COLUMBIA — Oral health professionals from across the state gathered for two days last week to formulate a strategy for preserving children's dental health in the face of a funding crisis.
An increase in uninsured and under-insured patients combined with a growing lack of dental providers is pushing dental care to the forefront of Missouri health needs. The Missouri Foundation for Health issued an Oral Health Promotion and Access letter in 2008, which reported that "five counties in the state are currently without a single active dentist, resulting in 29,085 people without immediate access to a dentist."
Less than 40 percent of Missouri employees have dental insurance. For every 70 dentists that retire, roughly 50 new dentists stay in Missouri, according to the report. Fewer dentists mean fewer openings for patients in general, especially for those without insurance or who are on Medicaid.
The strategy discussed last week centers on expanding school-based dental sealant programs, important in preventing cavities and other oral health issues. Up to 90 percent of tooth decay in children occurs in fissures and pits on molar teeth, as opposed to smooth surfaces.
Dr. Mark Siegal, from the Ohio Health Department Bureau of Oral Health Services, who was the keynote speaker at the event, said up to one third of children in school dental health programs have untreated dental problems.
The purpose of the event, called "Show-Me Healthy Teeth! A Missouri Dental Sealant Convening," was to produce a Missouri Dental Sealant Plan, according to the University of Missouri-Kansas City School of Dentistry, a sponsor of the event. "Dental sealants, along with water fluoridation, have been found to be effective in preventing tooth decay," the school's Web site said. Missouri currently does not have a statewide sealant program.

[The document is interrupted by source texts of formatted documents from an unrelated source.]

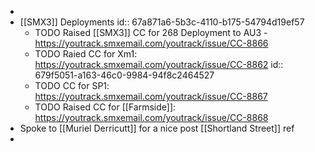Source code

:-
- [[SMX3]] Deployments
  id:: 67a871a6-5b3c-4110-b175-54794d19ef57
	- TODO Raised [[SMX3]] CC for 268 Deployment to AU3 - https://youtrack.smxemail.com/youtrack/issue/CC-8866
	- TODO Raied CC for Xm1: https://youtrack.smxemail.com/youtrack/issue/CC-8862
	  id:: 679f5051-a163-46c0-9984-94f8c2464527
	- TODO CC for SP1: https://youtrack.smxemail.com/youtrack/issue/CC-8867
	- TODO Raised CC for [[Farmside]]: https://youtrack.smxemail.com/youtrack/issue/CC-8868
- Spoke to [[Muriel Derricutt]] for a nice post [[Shortland Street]] ref
-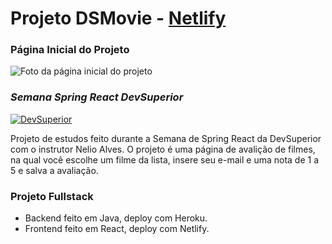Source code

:# Projeto DSMovie - [Netlify](https://di-dsmovie.netlify.app/)

### Página Inicial do Projeto
![Foto da página inicial do projeto](https://i.imgur.com/hNvJ46Q.png)

### _Semana Spring React DevSuperior_

[![DevSuperior](https://devsuperior.com.br/_next/static/images/logo-white-10059e26f600604a7b5bd7782ed7550c.svg)](https://devsuperior.com.br/)

Projeto de estudos feito durante a Semana de Spring React da DevSuperior com o instrutor Nelio Alves. 
O projeto é uma página de avalição de filmes, na qual você escolhe um filme da lista, insere seu e-mail e uma nota de 1 a 5 e salva a avaliação. 

### Projeto Fullstack

- Backend feito em Java, deploy com Heroku.
- Frontend feito em React, deploy com Netlify. 
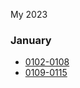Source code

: My 2023
### January
* [0102-0108](https://github.com/guaguaguaxia/my2023/blob/master/0102-0108.md)
* [0109-0115](https://github.com/guaguaguaxia/my2023/blob/master/0109-0115.md)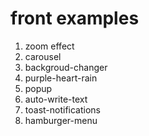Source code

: # front examples

1. zoom effect
2. carousel
3. backgroud-changer
4. purple-heart-rain
5. popup
6. auto-write-text
7. toast-notifications
8. hamburger-menu
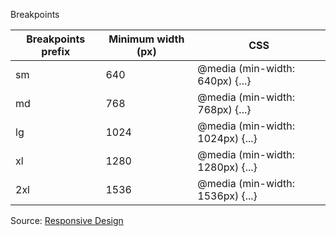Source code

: Breakpoints

| Breakpoints prefix | Minimum width (px) |               CSS                |
|--------------------|--------------------|----------------------------------|
|         sm         |        640         | @media (min-width: 640px) {...}  |
|         md         |        768         | @media (min-width: 768px) {...}  |
|         lg         |       1024         | @media (min-width: 1024px) {...} |
|         xl         |       1280         | @media (min-width: 1280px) {...} |
|        2xl         |       1536         | @media (min-width: 1536px) {...} |


Source: [Responsive Design](https://tailwindcss.com/docs/responsive-design)

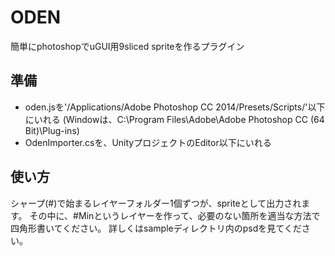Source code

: # ODEN

簡単にphotoshopでuGUI用9sliced spriteを作るプラグイン

## 準備

* oden.jsを'/Applications/Adobe Photoshop CC 2014/Presets/Scripts/'以下にいれる
(Windowは、C:\Program Files\Adobe\Adobe Photoshop CC (64 Bit)\Plug-ins)
* OdenImporter.csを、UnityプロジェクトのEditor以下にいれる

## 使い方

シャープ(#)で始まるレイヤーフォルダー1個ずつが、spriteとして出力されます。
その中に、#Minというレイヤーを作って、必要のない箇所を適当な方法で四角形書いてください。
詳しくはsampleディレクトリ内のpsdを見てください。
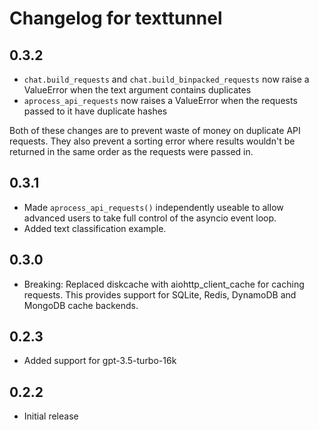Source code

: # Changelog for texttunnel

## 0.3.2

- `chat.build_requests` and `chat.build_binpacked_requests` now raise a ValueError when the text argument contains duplicates
- `aprocess_api_requests` now raises a ValueError when the requests passed to it have duplicate hashes

Both of these changes are to prevent waste of money on duplicate API requests. They also prevent a sorting error where results wouldn't be returned in the same order as the requests were passed in.

## 0.3.1

- Made `aprocess_api_requests()` independently useable to allow advanced users to take full control of the asyncio event loop.
- Added text classification example.

## 0.3.0

- Breaking: Replaced diskcache with aiohttp_client_cache for caching requests. This provides support for SQLite, Redis, DynamoDB and MongoDB cache backends.

## 0.2.3

- Added support for gpt-3.5-turbo-16k

## 0.2.2

- Initial release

Research has found that sealants are effective in lowering bacteria levels, even if they are applied over current decay, Siegal said. And X-rays aren't necessary because dentists can visually check teeth and safely apply sealants over a small amount of existing decay without harm. That means sealants could be applied in schools fairly easily.
Funding such an effort could be far more difficult. Dr. Moncy Matthew from the UMKC School of Dentistry said the state's initial investments in dental sealants are coming to an end, and no commitment has been made for further funding. The Missouri Foundation for Health currently funds 12 sealant programs in 84 counties. Programs that receive these funds are asked to build sustainability options into their plans, said Julie Johnson from the Foundation's communication office.
"Our funding cannot be more than 25 percent of their budget because we want them to be able to sustain themselves," Johnson said. "We want them to be able to keep their programs going."
Even in hard economic times, it might be possible to launch a larger state dental sealant program because treating children is relatively inexpensive and there is scientific evidence showing the success of sealants, said Marcy Frosh, associate director of the Children's Dental Health Project (CDHP) in Washington, D.C.
Harold Kirbey from the Missouri Department of Health and Senior Services told participants that it is important to understand what Missouri needs in dental care. "We've done a poor job of communicating how important oral health is to overall health," Kirbey said. "Oral health is not just the dentist’s concern. All health professionals and individuals have a role in assuring good oral health. Ignoring oral health is an invitation to disease.”
The sponsors for the event included the Missouri Dental Association, Missouri Dental Hygienist Association, Missouri Primary Care Association, Missouri Department of Health and Senior Services, Missouri Dental Association Foundation, Head State State Collaboration Office and the UMKC School of Dentistry.
"This is the first time this many groups have gotten together to sponsor a convening to discuss an issue as timely as oral health," Matthew said in an interview after the conference.
Frosh and Booth agreed that the gathering was a significant step in addressing oral health concerns. Sealants offer an "infrastructure that will support all prevention programs down the road," Frosh said. "The fact that 100 people are taking two days at the end of their summer to talk about this shows how important this is."